Mega International Commercial Bank said it would decide on first lady Chow Mei-ching’s (周美青) retirement application on June 5 at the latest.
Speculation on whether Chow would continue to work has been a popular subject of debate. Chow finally applied for retirement on May 19, the day before President Ma Ying-jeou (馬英九) was inaugurated.
Presidential Office spokesman Wang Yu-chi (王郁琦) said Chow applied for retirement at the bank where she serves as a director of the department of legal affairs to devote more time to volunteer work and public service and avoid “creating problems” for the bank.
Wang said that the bank had earlier offered a more generous retirement package to encourage its staff to retire, but Chow didn’t apply at the time because she didn’t want others to think that the package was created for her.
Simon Dzeng (曾垂紀), a bank vice president, said that the deadline for the retirement package was May 16, and Chow didn’t apply for retirement until May 19.

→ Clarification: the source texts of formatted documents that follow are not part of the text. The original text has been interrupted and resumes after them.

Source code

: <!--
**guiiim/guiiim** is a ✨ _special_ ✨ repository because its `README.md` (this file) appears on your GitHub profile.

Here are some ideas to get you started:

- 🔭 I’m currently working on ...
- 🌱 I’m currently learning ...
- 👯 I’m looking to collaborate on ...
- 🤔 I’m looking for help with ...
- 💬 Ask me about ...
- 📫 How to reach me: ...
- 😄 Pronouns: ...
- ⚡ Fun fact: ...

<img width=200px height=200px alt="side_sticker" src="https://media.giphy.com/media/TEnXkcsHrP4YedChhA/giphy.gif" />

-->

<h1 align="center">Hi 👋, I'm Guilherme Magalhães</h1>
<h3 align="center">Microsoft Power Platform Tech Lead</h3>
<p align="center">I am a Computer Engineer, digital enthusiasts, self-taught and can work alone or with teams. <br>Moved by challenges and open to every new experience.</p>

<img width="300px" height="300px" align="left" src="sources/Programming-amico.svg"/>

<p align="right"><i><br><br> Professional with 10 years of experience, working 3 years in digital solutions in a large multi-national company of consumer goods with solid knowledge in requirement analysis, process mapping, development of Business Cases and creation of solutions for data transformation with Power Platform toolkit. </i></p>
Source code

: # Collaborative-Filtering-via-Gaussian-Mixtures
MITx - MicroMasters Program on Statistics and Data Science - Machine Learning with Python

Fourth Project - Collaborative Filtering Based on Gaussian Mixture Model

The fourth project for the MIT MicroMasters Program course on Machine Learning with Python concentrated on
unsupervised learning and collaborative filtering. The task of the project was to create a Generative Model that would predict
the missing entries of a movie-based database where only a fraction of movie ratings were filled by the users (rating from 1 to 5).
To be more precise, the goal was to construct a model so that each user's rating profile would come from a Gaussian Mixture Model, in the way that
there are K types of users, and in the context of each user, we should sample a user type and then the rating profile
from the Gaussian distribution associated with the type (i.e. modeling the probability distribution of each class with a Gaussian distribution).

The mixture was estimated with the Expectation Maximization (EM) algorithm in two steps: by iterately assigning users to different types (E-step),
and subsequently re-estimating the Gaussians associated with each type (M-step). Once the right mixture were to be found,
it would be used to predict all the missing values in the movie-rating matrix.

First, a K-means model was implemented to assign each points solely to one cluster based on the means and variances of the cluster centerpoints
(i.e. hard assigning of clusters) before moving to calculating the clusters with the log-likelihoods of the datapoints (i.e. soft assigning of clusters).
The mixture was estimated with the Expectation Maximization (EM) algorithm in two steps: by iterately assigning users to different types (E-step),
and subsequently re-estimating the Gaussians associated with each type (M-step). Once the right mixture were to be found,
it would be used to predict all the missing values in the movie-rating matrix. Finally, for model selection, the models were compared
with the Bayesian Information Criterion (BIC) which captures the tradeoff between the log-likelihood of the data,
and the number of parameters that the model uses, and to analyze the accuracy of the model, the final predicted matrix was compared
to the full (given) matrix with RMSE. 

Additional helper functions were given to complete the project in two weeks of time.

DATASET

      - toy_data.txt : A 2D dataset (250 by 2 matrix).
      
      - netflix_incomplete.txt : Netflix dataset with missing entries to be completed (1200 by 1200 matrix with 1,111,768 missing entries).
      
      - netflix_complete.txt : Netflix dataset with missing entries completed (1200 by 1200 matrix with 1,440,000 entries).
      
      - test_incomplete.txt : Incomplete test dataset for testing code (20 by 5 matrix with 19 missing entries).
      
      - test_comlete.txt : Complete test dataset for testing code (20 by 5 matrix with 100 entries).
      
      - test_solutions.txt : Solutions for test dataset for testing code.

The bank has yet to decide whether to accept her application. A Mega Bank official said on Friday that Chow meets the conditions for retirement, but it would take time to process her application. The official added that a decision would be made at the latest at the June 5 meeting of the board of directors.
As she is a ranking official in the bank, the board chairman and the president would carefully review the application to decide whether to approve it or ask her to stay on, the bank said.
Whether Chow should continue to work has become an issue since Ma won the presidential election. Chow said at the time that she hoped to continue working at the bank, where she has been employed for 27 years.
The Democratic Progressive Party (DPP) has urged Mega Bank to expedite approval of Chow’s application for retirement.
DPP caucus whip Ker Chien-ming (柯建銘) said that public opinion polls indicated that Chow should resign from her post, noting that she has clung to her job for too long.
“This shows President Ma has a weak character, which is why he has failed to deal with family matters resolutely,” Ker said, questioning “how Ma will be able to tackle the complicated task of ruling a nation.”
Taiwan is a democratic country where workers’ rights are protected, DPP Chairwoman Tsai Ing-wen (蔡英文) said.
However, there are conflicts of interest in politics, and Chow has to “choose between what the public expects of her and her career,” Tsai added.